Moody suggère une solution différente : si vous ne pouvez pas les battre, rejoignez-les. « Ces questions seront résolues par des entreprises travaillant ensemble », a-t-elle déclaré. « La loi évolue trop lentement et ne rattrapera jamais l’innovation qui se produit. Les poursuites aideront à établir des lois au cours des cinq prochaines années, mais ce n’est pas assez rapide pour protéger les grands titulaires de droits d’auteur. Si je suis un grand studio, il est probablement judicieux pour moi de conclure des accords avec certaines de ces entreprises et de voir comment protéger les artistes en utilisant ces outils au lieu de les combattre.

C’est là que réside l’opportunité : le premier grand studio à acquérir une entreprise d’intelligence artificielle pourrait faire face à un examen minutieux de ses motivations par des créateurs inquiets d’être remplacés. Mais c’est peut-être leur meilleur espoir.

Comme d’habitude, j’accueille les commentaires des sujets engagés dans cet espace chaque semaine : [email protected]

La chronique de la semaine dernière sur les problèmes auxquels est confronté le marché du documentaire et le changement potentiel de non-fiction sans le mot « documentaire » a suscité des commentaires substantiels de la part des lecteurs. En voici un.

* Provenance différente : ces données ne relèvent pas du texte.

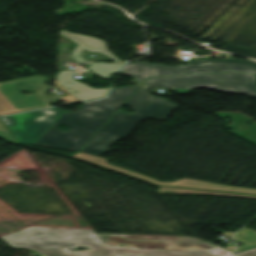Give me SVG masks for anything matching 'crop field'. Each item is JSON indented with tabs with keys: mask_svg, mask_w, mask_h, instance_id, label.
Segmentation results:
<instances>
[{
	"mask_svg": "<svg viewBox=\"0 0 256 256\" xmlns=\"http://www.w3.org/2000/svg\"><path fill=\"white\" fill-rule=\"evenodd\" d=\"M138 86L111 88L107 98L83 103L77 112L62 113L35 144L80 150ZM59 123L70 125V131L57 129Z\"/></svg>",
	"mask_w": 256,
	"mask_h": 256,
	"instance_id": "crop-field-1",
	"label": "crop field"
},
{
	"mask_svg": "<svg viewBox=\"0 0 256 256\" xmlns=\"http://www.w3.org/2000/svg\"><path fill=\"white\" fill-rule=\"evenodd\" d=\"M12 248H28L45 256H116L92 229L27 227L0 236ZM76 246L84 251H67Z\"/></svg>",
	"mask_w": 256,
	"mask_h": 256,
	"instance_id": "crop-field-2",
	"label": "crop field"
},
{
	"mask_svg": "<svg viewBox=\"0 0 256 256\" xmlns=\"http://www.w3.org/2000/svg\"><path fill=\"white\" fill-rule=\"evenodd\" d=\"M148 89L141 86L125 102L135 113L117 111L81 151L101 156L115 139L126 137L144 116L166 118L176 104L151 96Z\"/></svg>",
	"mask_w": 256,
	"mask_h": 256,
	"instance_id": "crop-field-3",
	"label": "crop field"
},
{
	"mask_svg": "<svg viewBox=\"0 0 256 256\" xmlns=\"http://www.w3.org/2000/svg\"><path fill=\"white\" fill-rule=\"evenodd\" d=\"M219 71L256 73V61L247 59L189 60V63L184 65L127 62L123 73L135 77L141 84L147 77Z\"/></svg>",
	"mask_w": 256,
	"mask_h": 256,
	"instance_id": "crop-field-4",
	"label": "crop field"
},
{
	"mask_svg": "<svg viewBox=\"0 0 256 256\" xmlns=\"http://www.w3.org/2000/svg\"><path fill=\"white\" fill-rule=\"evenodd\" d=\"M143 85L164 88L210 87L223 92L256 96L255 74L237 72L154 77L147 79Z\"/></svg>",
	"mask_w": 256,
	"mask_h": 256,
	"instance_id": "crop-field-5",
	"label": "crop field"
},
{
	"mask_svg": "<svg viewBox=\"0 0 256 256\" xmlns=\"http://www.w3.org/2000/svg\"><path fill=\"white\" fill-rule=\"evenodd\" d=\"M47 77L36 75L0 82V115L11 114L29 109L50 106L59 98L55 94L45 95ZM22 90H36V92L21 94Z\"/></svg>",
	"mask_w": 256,
	"mask_h": 256,
	"instance_id": "crop-field-6",
	"label": "crop field"
},
{
	"mask_svg": "<svg viewBox=\"0 0 256 256\" xmlns=\"http://www.w3.org/2000/svg\"><path fill=\"white\" fill-rule=\"evenodd\" d=\"M105 244L192 252L221 249L194 237L145 236L131 234H98Z\"/></svg>",
	"mask_w": 256,
	"mask_h": 256,
	"instance_id": "crop-field-7",
	"label": "crop field"
},
{
	"mask_svg": "<svg viewBox=\"0 0 256 256\" xmlns=\"http://www.w3.org/2000/svg\"><path fill=\"white\" fill-rule=\"evenodd\" d=\"M62 112V109L50 108L0 119L20 143L34 144Z\"/></svg>",
	"mask_w": 256,
	"mask_h": 256,
	"instance_id": "crop-field-8",
	"label": "crop field"
},
{
	"mask_svg": "<svg viewBox=\"0 0 256 256\" xmlns=\"http://www.w3.org/2000/svg\"><path fill=\"white\" fill-rule=\"evenodd\" d=\"M117 256H232V251L225 249L192 252V253H181L121 246L107 245Z\"/></svg>",
	"mask_w": 256,
	"mask_h": 256,
	"instance_id": "crop-field-9",
	"label": "crop field"
},
{
	"mask_svg": "<svg viewBox=\"0 0 256 256\" xmlns=\"http://www.w3.org/2000/svg\"><path fill=\"white\" fill-rule=\"evenodd\" d=\"M173 186L256 194V189L213 184V183H207V182H201V181H195V180H189V179L177 180L174 182Z\"/></svg>",
	"mask_w": 256,
	"mask_h": 256,
	"instance_id": "crop-field-10",
	"label": "crop field"
},
{
	"mask_svg": "<svg viewBox=\"0 0 256 256\" xmlns=\"http://www.w3.org/2000/svg\"><path fill=\"white\" fill-rule=\"evenodd\" d=\"M234 240L243 243L237 246V251L256 246V231L243 228L234 235Z\"/></svg>",
	"mask_w": 256,
	"mask_h": 256,
	"instance_id": "crop-field-11",
	"label": "crop field"
},
{
	"mask_svg": "<svg viewBox=\"0 0 256 256\" xmlns=\"http://www.w3.org/2000/svg\"><path fill=\"white\" fill-rule=\"evenodd\" d=\"M72 157L80 158V159L101 165L103 167H106V168H109V169H112V170H115V171H118L121 173L127 171L126 169L106 163V159H104L102 157H98V156H94V155H90V154H86V153H82V152H79V153L73 155Z\"/></svg>",
	"mask_w": 256,
	"mask_h": 256,
	"instance_id": "crop-field-12",
	"label": "crop field"
},
{
	"mask_svg": "<svg viewBox=\"0 0 256 256\" xmlns=\"http://www.w3.org/2000/svg\"><path fill=\"white\" fill-rule=\"evenodd\" d=\"M156 192L158 193H210V194H222V195H233V196L256 198V196H253V195H242V194H231V193H220V192H209V191H198V190H187V189H176V188H165V187H159Z\"/></svg>",
	"mask_w": 256,
	"mask_h": 256,
	"instance_id": "crop-field-13",
	"label": "crop field"
},
{
	"mask_svg": "<svg viewBox=\"0 0 256 256\" xmlns=\"http://www.w3.org/2000/svg\"><path fill=\"white\" fill-rule=\"evenodd\" d=\"M125 174L135 176L137 178L143 179V180L148 181L150 183L162 184V185H168V186H172V184H173V182H159L158 180H156L154 178H151V177H148V176H145V175H142V174L130 171V170L125 172Z\"/></svg>",
	"mask_w": 256,
	"mask_h": 256,
	"instance_id": "crop-field-14",
	"label": "crop field"
},
{
	"mask_svg": "<svg viewBox=\"0 0 256 256\" xmlns=\"http://www.w3.org/2000/svg\"><path fill=\"white\" fill-rule=\"evenodd\" d=\"M0 137L17 144L16 140L13 138V136L8 132V130L3 126L1 122H0Z\"/></svg>",
	"mask_w": 256,
	"mask_h": 256,
	"instance_id": "crop-field-15",
	"label": "crop field"
},
{
	"mask_svg": "<svg viewBox=\"0 0 256 256\" xmlns=\"http://www.w3.org/2000/svg\"><path fill=\"white\" fill-rule=\"evenodd\" d=\"M237 256H256V248L247 250V251H243V252H239Z\"/></svg>",
	"mask_w": 256,
	"mask_h": 256,
	"instance_id": "crop-field-16",
	"label": "crop field"
}]
</instances>
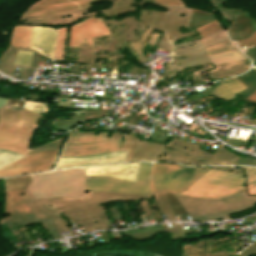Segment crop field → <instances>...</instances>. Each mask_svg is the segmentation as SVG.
I'll use <instances>...</instances> for the list:
<instances>
[{
  "label": "crop field",
  "instance_id": "1",
  "mask_svg": "<svg viewBox=\"0 0 256 256\" xmlns=\"http://www.w3.org/2000/svg\"><path fill=\"white\" fill-rule=\"evenodd\" d=\"M32 178L30 189L36 198L57 195L67 198L87 196L83 168L34 174Z\"/></svg>",
  "mask_w": 256,
  "mask_h": 256
},
{
  "label": "crop field",
  "instance_id": "2",
  "mask_svg": "<svg viewBox=\"0 0 256 256\" xmlns=\"http://www.w3.org/2000/svg\"><path fill=\"white\" fill-rule=\"evenodd\" d=\"M205 173V170L154 163L150 175V188L152 191L172 192L175 195L187 189Z\"/></svg>",
  "mask_w": 256,
  "mask_h": 256
},
{
  "label": "crop field",
  "instance_id": "3",
  "mask_svg": "<svg viewBox=\"0 0 256 256\" xmlns=\"http://www.w3.org/2000/svg\"><path fill=\"white\" fill-rule=\"evenodd\" d=\"M243 182L241 174L211 169L182 193L201 198H218L242 189Z\"/></svg>",
  "mask_w": 256,
  "mask_h": 256
},
{
  "label": "crop field",
  "instance_id": "4",
  "mask_svg": "<svg viewBox=\"0 0 256 256\" xmlns=\"http://www.w3.org/2000/svg\"><path fill=\"white\" fill-rule=\"evenodd\" d=\"M150 168L151 163H141L137 183L110 177L91 176V183L87 182V191L149 194L148 174Z\"/></svg>",
  "mask_w": 256,
  "mask_h": 256
},
{
  "label": "crop field",
  "instance_id": "5",
  "mask_svg": "<svg viewBox=\"0 0 256 256\" xmlns=\"http://www.w3.org/2000/svg\"><path fill=\"white\" fill-rule=\"evenodd\" d=\"M59 151L44 150L27 153L25 157L0 167V174L9 176L52 169Z\"/></svg>",
  "mask_w": 256,
  "mask_h": 256
},
{
  "label": "crop field",
  "instance_id": "6",
  "mask_svg": "<svg viewBox=\"0 0 256 256\" xmlns=\"http://www.w3.org/2000/svg\"><path fill=\"white\" fill-rule=\"evenodd\" d=\"M112 35L100 18H88L70 28L68 47L95 49L93 46L94 37Z\"/></svg>",
  "mask_w": 256,
  "mask_h": 256
},
{
  "label": "crop field",
  "instance_id": "7",
  "mask_svg": "<svg viewBox=\"0 0 256 256\" xmlns=\"http://www.w3.org/2000/svg\"><path fill=\"white\" fill-rule=\"evenodd\" d=\"M234 244L235 237L207 239L183 245L181 256H234Z\"/></svg>",
  "mask_w": 256,
  "mask_h": 256
},
{
  "label": "crop field",
  "instance_id": "8",
  "mask_svg": "<svg viewBox=\"0 0 256 256\" xmlns=\"http://www.w3.org/2000/svg\"><path fill=\"white\" fill-rule=\"evenodd\" d=\"M105 135L81 136L76 140L66 141L62 154L66 156L90 155L119 150L123 141L111 140L87 144L66 145V143L104 140Z\"/></svg>",
  "mask_w": 256,
  "mask_h": 256
},
{
  "label": "crop field",
  "instance_id": "9",
  "mask_svg": "<svg viewBox=\"0 0 256 256\" xmlns=\"http://www.w3.org/2000/svg\"><path fill=\"white\" fill-rule=\"evenodd\" d=\"M93 0H42L32 6L25 16L49 15L53 13L86 8Z\"/></svg>",
  "mask_w": 256,
  "mask_h": 256
},
{
  "label": "crop field",
  "instance_id": "10",
  "mask_svg": "<svg viewBox=\"0 0 256 256\" xmlns=\"http://www.w3.org/2000/svg\"><path fill=\"white\" fill-rule=\"evenodd\" d=\"M126 153L127 152H113L86 157H60L55 169L82 165L121 162L125 160Z\"/></svg>",
  "mask_w": 256,
  "mask_h": 256
},
{
  "label": "crop field",
  "instance_id": "11",
  "mask_svg": "<svg viewBox=\"0 0 256 256\" xmlns=\"http://www.w3.org/2000/svg\"><path fill=\"white\" fill-rule=\"evenodd\" d=\"M140 163L113 164L86 168L87 175L110 176L135 181Z\"/></svg>",
  "mask_w": 256,
  "mask_h": 256
},
{
  "label": "crop field",
  "instance_id": "12",
  "mask_svg": "<svg viewBox=\"0 0 256 256\" xmlns=\"http://www.w3.org/2000/svg\"><path fill=\"white\" fill-rule=\"evenodd\" d=\"M57 29L33 26L32 35L30 40V48L36 49L43 55H50L53 57ZM43 50H39V48Z\"/></svg>",
  "mask_w": 256,
  "mask_h": 256
},
{
  "label": "crop field",
  "instance_id": "13",
  "mask_svg": "<svg viewBox=\"0 0 256 256\" xmlns=\"http://www.w3.org/2000/svg\"><path fill=\"white\" fill-rule=\"evenodd\" d=\"M247 88L243 83H241L236 77L223 80L212 92L211 94L224 99L231 100L235 93Z\"/></svg>",
  "mask_w": 256,
  "mask_h": 256
},
{
  "label": "crop field",
  "instance_id": "14",
  "mask_svg": "<svg viewBox=\"0 0 256 256\" xmlns=\"http://www.w3.org/2000/svg\"><path fill=\"white\" fill-rule=\"evenodd\" d=\"M23 190L7 192L5 213L25 214L31 213L21 198Z\"/></svg>",
  "mask_w": 256,
  "mask_h": 256
},
{
  "label": "crop field",
  "instance_id": "15",
  "mask_svg": "<svg viewBox=\"0 0 256 256\" xmlns=\"http://www.w3.org/2000/svg\"><path fill=\"white\" fill-rule=\"evenodd\" d=\"M31 28V26H14L10 45L16 47H28Z\"/></svg>",
  "mask_w": 256,
  "mask_h": 256
},
{
  "label": "crop field",
  "instance_id": "16",
  "mask_svg": "<svg viewBox=\"0 0 256 256\" xmlns=\"http://www.w3.org/2000/svg\"><path fill=\"white\" fill-rule=\"evenodd\" d=\"M214 65L226 61L227 64L247 59L238 49L229 50L216 55L209 56Z\"/></svg>",
  "mask_w": 256,
  "mask_h": 256
},
{
  "label": "crop field",
  "instance_id": "17",
  "mask_svg": "<svg viewBox=\"0 0 256 256\" xmlns=\"http://www.w3.org/2000/svg\"><path fill=\"white\" fill-rule=\"evenodd\" d=\"M4 181L6 185L5 191H10V190L26 189L31 179L29 175H26V176L6 178L4 179Z\"/></svg>",
  "mask_w": 256,
  "mask_h": 256
},
{
  "label": "crop field",
  "instance_id": "18",
  "mask_svg": "<svg viewBox=\"0 0 256 256\" xmlns=\"http://www.w3.org/2000/svg\"><path fill=\"white\" fill-rule=\"evenodd\" d=\"M67 28L59 29L54 59H62Z\"/></svg>",
  "mask_w": 256,
  "mask_h": 256
},
{
  "label": "crop field",
  "instance_id": "19",
  "mask_svg": "<svg viewBox=\"0 0 256 256\" xmlns=\"http://www.w3.org/2000/svg\"><path fill=\"white\" fill-rule=\"evenodd\" d=\"M247 174V185L250 195L256 194V169L244 167Z\"/></svg>",
  "mask_w": 256,
  "mask_h": 256
},
{
  "label": "crop field",
  "instance_id": "20",
  "mask_svg": "<svg viewBox=\"0 0 256 256\" xmlns=\"http://www.w3.org/2000/svg\"><path fill=\"white\" fill-rule=\"evenodd\" d=\"M23 156L24 155L0 149V166L7 164L11 161H14L16 159H19Z\"/></svg>",
  "mask_w": 256,
  "mask_h": 256
},
{
  "label": "crop field",
  "instance_id": "21",
  "mask_svg": "<svg viewBox=\"0 0 256 256\" xmlns=\"http://www.w3.org/2000/svg\"><path fill=\"white\" fill-rule=\"evenodd\" d=\"M220 29H222V27L216 22V20H214V21H212V22H210V23H208V24H206V25H204V26H202V27H200L196 30L199 32V34L202 37H204L208 34H211L215 31H218Z\"/></svg>",
  "mask_w": 256,
  "mask_h": 256
},
{
  "label": "crop field",
  "instance_id": "22",
  "mask_svg": "<svg viewBox=\"0 0 256 256\" xmlns=\"http://www.w3.org/2000/svg\"><path fill=\"white\" fill-rule=\"evenodd\" d=\"M228 43H230V45H231V41L228 40V41L216 44L214 46L205 48L204 50H205L207 56L211 55V54L218 53V52H222V51H225V50H229L230 49V45H227Z\"/></svg>",
  "mask_w": 256,
  "mask_h": 256
},
{
  "label": "crop field",
  "instance_id": "23",
  "mask_svg": "<svg viewBox=\"0 0 256 256\" xmlns=\"http://www.w3.org/2000/svg\"><path fill=\"white\" fill-rule=\"evenodd\" d=\"M31 55H32V52L30 51H18L14 63L29 65Z\"/></svg>",
  "mask_w": 256,
  "mask_h": 256
},
{
  "label": "crop field",
  "instance_id": "24",
  "mask_svg": "<svg viewBox=\"0 0 256 256\" xmlns=\"http://www.w3.org/2000/svg\"><path fill=\"white\" fill-rule=\"evenodd\" d=\"M256 44V31L254 32L253 36L241 41H238L239 47L251 46Z\"/></svg>",
  "mask_w": 256,
  "mask_h": 256
},
{
  "label": "crop field",
  "instance_id": "25",
  "mask_svg": "<svg viewBox=\"0 0 256 256\" xmlns=\"http://www.w3.org/2000/svg\"><path fill=\"white\" fill-rule=\"evenodd\" d=\"M154 3L171 4V5H183V3L180 0H154Z\"/></svg>",
  "mask_w": 256,
  "mask_h": 256
},
{
  "label": "crop field",
  "instance_id": "26",
  "mask_svg": "<svg viewBox=\"0 0 256 256\" xmlns=\"http://www.w3.org/2000/svg\"><path fill=\"white\" fill-rule=\"evenodd\" d=\"M245 100H248L249 102L256 103V91L254 93H252L250 96H248Z\"/></svg>",
  "mask_w": 256,
  "mask_h": 256
},
{
  "label": "crop field",
  "instance_id": "27",
  "mask_svg": "<svg viewBox=\"0 0 256 256\" xmlns=\"http://www.w3.org/2000/svg\"><path fill=\"white\" fill-rule=\"evenodd\" d=\"M225 141H227V142L230 143L231 145L237 146V147H239V145L241 144V142H238V141H230V140H225Z\"/></svg>",
  "mask_w": 256,
  "mask_h": 256
}]
</instances>
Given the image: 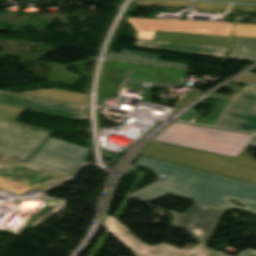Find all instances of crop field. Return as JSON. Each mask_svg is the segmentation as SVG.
<instances>
[{"label":"crop field","mask_w":256,"mask_h":256,"mask_svg":"<svg viewBox=\"0 0 256 256\" xmlns=\"http://www.w3.org/2000/svg\"><path fill=\"white\" fill-rule=\"evenodd\" d=\"M137 39L153 40L156 30L229 36L232 23L127 18Z\"/></svg>","instance_id":"obj_7"},{"label":"crop field","mask_w":256,"mask_h":256,"mask_svg":"<svg viewBox=\"0 0 256 256\" xmlns=\"http://www.w3.org/2000/svg\"><path fill=\"white\" fill-rule=\"evenodd\" d=\"M249 145L256 146V139L253 142H251Z\"/></svg>","instance_id":"obj_25"},{"label":"crop field","mask_w":256,"mask_h":256,"mask_svg":"<svg viewBox=\"0 0 256 256\" xmlns=\"http://www.w3.org/2000/svg\"><path fill=\"white\" fill-rule=\"evenodd\" d=\"M190 1L177 0H137L131 4H146V5H172V6H189Z\"/></svg>","instance_id":"obj_19"},{"label":"crop field","mask_w":256,"mask_h":256,"mask_svg":"<svg viewBox=\"0 0 256 256\" xmlns=\"http://www.w3.org/2000/svg\"><path fill=\"white\" fill-rule=\"evenodd\" d=\"M49 135L48 132L0 120V153L25 160Z\"/></svg>","instance_id":"obj_9"},{"label":"crop field","mask_w":256,"mask_h":256,"mask_svg":"<svg viewBox=\"0 0 256 256\" xmlns=\"http://www.w3.org/2000/svg\"><path fill=\"white\" fill-rule=\"evenodd\" d=\"M62 65H54L48 81L72 84L79 76L63 69Z\"/></svg>","instance_id":"obj_17"},{"label":"crop field","mask_w":256,"mask_h":256,"mask_svg":"<svg viewBox=\"0 0 256 256\" xmlns=\"http://www.w3.org/2000/svg\"><path fill=\"white\" fill-rule=\"evenodd\" d=\"M226 86L234 90L232 95L213 93L207 97L230 100L214 125L256 132V86L248 85L246 88H238L230 84Z\"/></svg>","instance_id":"obj_5"},{"label":"crop field","mask_w":256,"mask_h":256,"mask_svg":"<svg viewBox=\"0 0 256 256\" xmlns=\"http://www.w3.org/2000/svg\"><path fill=\"white\" fill-rule=\"evenodd\" d=\"M87 154L86 148L50 137L26 162L72 176Z\"/></svg>","instance_id":"obj_6"},{"label":"crop field","mask_w":256,"mask_h":256,"mask_svg":"<svg viewBox=\"0 0 256 256\" xmlns=\"http://www.w3.org/2000/svg\"><path fill=\"white\" fill-rule=\"evenodd\" d=\"M24 94L34 95L39 97L51 98L78 104H87L88 95L56 90V89H39L34 91L23 92Z\"/></svg>","instance_id":"obj_16"},{"label":"crop field","mask_w":256,"mask_h":256,"mask_svg":"<svg viewBox=\"0 0 256 256\" xmlns=\"http://www.w3.org/2000/svg\"><path fill=\"white\" fill-rule=\"evenodd\" d=\"M103 226L132 249L136 256H225L199 246L191 250H181L165 243L151 247L110 216H107Z\"/></svg>","instance_id":"obj_8"},{"label":"crop field","mask_w":256,"mask_h":256,"mask_svg":"<svg viewBox=\"0 0 256 256\" xmlns=\"http://www.w3.org/2000/svg\"><path fill=\"white\" fill-rule=\"evenodd\" d=\"M236 80L256 84V74L247 73Z\"/></svg>","instance_id":"obj_22"},{"label":"crop field","mask_w":256,"mask_h":256,"mask_svg":"<svg viewBox=\"0 0 256 256\" xmlns=\"http://www.w3.org/2000/svg\"><path fill=\"white\" fill-rule=\"evenodd\" d=\"M107 58L114 59V60H122V61H131V62H139V63H148V64H156V65H164V66H172V67H181L187 68L188 65L167 62V61H158L161 56L147 54V53H140L128 50H121L119 55L115 54H107Z\"/></svg>","instance_id":"obj_14"},{"label":"crop field","mask_w":256,"mask_h":256,"mask_svg":"<svg viewBox=\"0 0 256 256\" xmlns=\"http://www.w3.org/2000/svg\"><path fill=\"white\" fill-rule=\"evenodd\" d=\"M136 164L149 167L160 174L167 175L156 185L136 195L148 201L172 194L193 199L220 210L238 208L256 213V186L207 174L204 172L148 159L140 158ZM236 200L247 208L232 205L228 200Z\"/></svg>","instance_id":"obj_1"},{"label":"crop field","mask_w":256,"mask_h":256,"mask_svg":"<svg viewBox=\"0 0 256 256\" xmlns=\"http://www.w3.org/2000/svg\"><path fill=\"white\" fill-rule=\"evenodd\" d=\"M136 47L160 49L167 51L191 53L205 56H213L223 58L227 47L223 46H212V45H202V44H191V43H180V42H170V41H144L138 40L134 44Z\"/></svg>","instance_id":"obj_12"},{"label":"crop field","mask_w":256,"mask_h":256,"mask_svg":"<svg viewBox=\"0 0 256 256\" xmlns=\"http://www.w3.org/2000/svg\"><path fill=\"white\" fill-rule=\"evenodd\" d=\"M140 155L256 183V162L151 140Z\"/></svg>","instance_id":"obj_2"},{"label":"crop field","mask_w":256,"mask_h":256,"mask_svg":"<svg viewBox=\"0 0 256 256\" xmlns=\"http://www.w3.org/2000/svg\"><path fill=\"white\" fill-rule=\"evenodd\" d=\"M231 11L256 13V6L232 5Z\"/></svg>","instance_id":"obj_21"},{"label":"crop field","mask_w":256,"mask_h":256,"mask_svg":"<svg viewBox=\"0 0 256 256\" xmlns=\"http://www.w3.org/2000/svg\"><path fill=\"white\" fill-rule=\"evenodd\" d=\"M0 103L66 117L88 119L87 106L33 97L20 93L0 91Z\"/></svg>","instance_id":"obj_11"},{"label":"crop field","mask_w":256,"mask_h":256,"mask_svg":"<svg viewBox=\"0 0 256 256\" xmlns=\"http://www.w3.org/2000/svg\"><path fill=\"white\" fill-rule=\"evenodd\" d=\"M67 179L69 178L11 158L0 164V188L19 195L31 188L44 192Z\"/></svg>","instance_id":"obj_4"},{"label":"crop field","mask_w":256,"mask_h":256,"mask_svg":"<svg viewBox=\"0 0 256 256\" xmlns=\"http://www.w3.org/2000/svg\"><path fill=\"white\" fill-rule=\"evenodd\" d=\"M154 39L212 44V45H223V46H228L230 41L229 37H223V36H210V35H198V34L162 32V31H157Z\"/></svg>","instance_id":"obj_13"},{"label":"crop field","mask_w":256,"mask_h":256,"mask_svg":"<svg viewBox=\"0 0 256 256\" xmlns=\"http://www.w3.org/2000/svg\"><path fill=\"white\" fill-rule=\"evenodd\" d=\"M232 36L256 38V24L236 23Z\"/></svg>","instance_id":"obj_18"},{"label":"crop field","mask_w":256,"mask_h":256,"mask_svg":"<svg viewBox=\"0 0 256 256\" xmlns=\"http://www.w3.org/2000/svg\"><path fill=\"white\" fill-rule=\"evenodd\" d=\"M7 159H8V157H4V156H1V155H0V163L3 162V161H5V160H7Z\"/></svg>","instance_id":"obj_24"},{"label":"crop field","mask_w":256,"mask_h":256,"mask_svg":"<svg viewBox=\"0 0 256 256\" xmlns=\"http://www.w3.org/2000/svg\"><path fill=\"white\" fill-rule=\"evenodd\" d=\"M22 110V108L0 104V119L12 122Z\"/></svg>","instance_id":"obj_20"},{"label":"crop field","mask_w":256,"mask_h":256,"mask_svg":"<svg viewBox=\"0 0 256 256\" xmlns=\"http://www.w3.org/2000/svg\"><path fill=\"white\" fill-rule=\"evenodd\" d=\"M239 256H256V251L251 249H246Z\"/></svg>","instance_id":"obj_23"},{"label":"crop field","mask_w":256,"mask_h":256,"mask_svg":"<svg viewBox=\"0 0 256 256\" xmlns=\"http://www.w3.org/2000/svg\"><path fill=\"white\" fill-rule=\"evenodd\" d=\"M253 138L254 135L174 122L153 139L236 157Z\"/></svg>","instance_id":"obj_3"},{"label":"crop field","mask_w":256,"mask_h":256,"mask_svg":"<svg viewBox=\"0 0 256 256\" xmlns=\"http://www.w3.org/2000/svg\"><path fill=\"white\" fill-rule=\"evenodd\" d=\"M242 1H254V2H256V0H242Z\"/></svg>","instance_id":"obj_26"},{"label":"crop field","mask_w":256,"mask_h":256,"mask_svg":"<svg viewBox=\"0 0 256 256\" xmlns=\"http://www.w3.org/2000/svg\"><path fill=\"white\" fill-rule=\"evenodd\" d=\"M227 58L256 61V40L235 38Z\"/></svg>","instance_id":"obj_15"},{"label":"crop field","mask_w":256,"mask_h":256,"mask_svg":"<svg viewBox=\"0 0 256 256\" xmlns=\"http://www.w3.org/2000/svg\"><path fill=\"white\" fill-rule=\"evenodd\" d=\"M225 212L194 203L184 213L171 210L173 225L191 230L208 247Z\"/></svg>","instance_id":"obj_10"}]
</instances>
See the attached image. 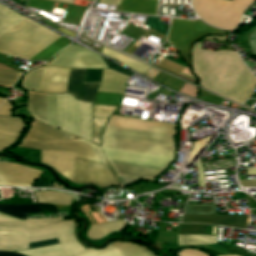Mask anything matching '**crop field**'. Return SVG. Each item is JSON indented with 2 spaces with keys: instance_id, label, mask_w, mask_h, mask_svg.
I'll list each match as a JSON object with an SVG mask.
<instances>
[{
  "instance_id": "15",
  "label": "crop field",
  "mask_w": 256,
  "mask_h": 256,
  "mask_svg": "<svg viewBox=\"0 0 256 256\" xmlns=\"http://www.w3.org/2000/svg\"><path fill=\"white\" fill-rule=\"evenodd\" d=\"M86 69H70L67 91L82 101L94 102L100 82L83 83Z\"/></svg>"
},
{
  "instance_id": "40",
  "label": "crop field",
  "mask_w": 256,
  "mask_h": 256,
  "mask_svg": "<svg viewBox=\"0 0 256 256\" xmlns=\"http://www.w3.org/2000/svg\"><path fill=\"white\" fill-rule=\"evenodd\" d=\"M56 243H58L56 239L37 242V243H31V244H29V249L36 248V247H41V246H46V245H51V244H56Z\"/></svg>"
},
{
  "instance_id": "43",
  "label": "crop field",
  "mask_w": 256,
  "mask_h": 256,
  "mask_svg": "<svg viewBox=\"0 0 256 256\" xmlns=\"http://www.w3.org/2000/svg\"><path fill=\"white\" fill-rule=\"evenodd\" d=\"M241 186H256V180L240 181Z\"/></svg>"
},
{
  "instance_id": "7",
  "label": "crop field",
  "mask_w": 256,
  "mask_h": 256,
  "mask_svg": "<svg viewBox=\"0 0 256 256\" xmlns=\"http://www.w3.org/2000/svg\"><path fill=\"white\" fill-rule=\"evenodd\" d=\"M206 34H225V32L208 25H204L200 20L186 21L173 19L168 39L189 64L190 45Z\"/></svg>"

J’ai beaucoup aimé et lié à votre article sur les cinéastes faisant référence à leurs films en tant que documentaires. J’en tiendrai très certainement compte. Lorsque j’ai fait la tournée médiatique de mon film « Transhood » (HBO), j’ai toujours pris soin de dire que c’était une histoire de passage à l’âge adulte et, soit dit en passant, tous les enfants sont trans. Plutôt que de le présenter comme un «doc» sur les enfants trans, je voulais souligner qu’il s’agissait avant tout d’un genre plus large et plus accessible. Et maintenant, je vais modifier encore plus mon vocabulaire ! Je suis totalement d’accord avec votre prémisse selon laquelle nous pouvons tous utiliser un peu de recadrage dans la façon dont nous présentons nos films au monde.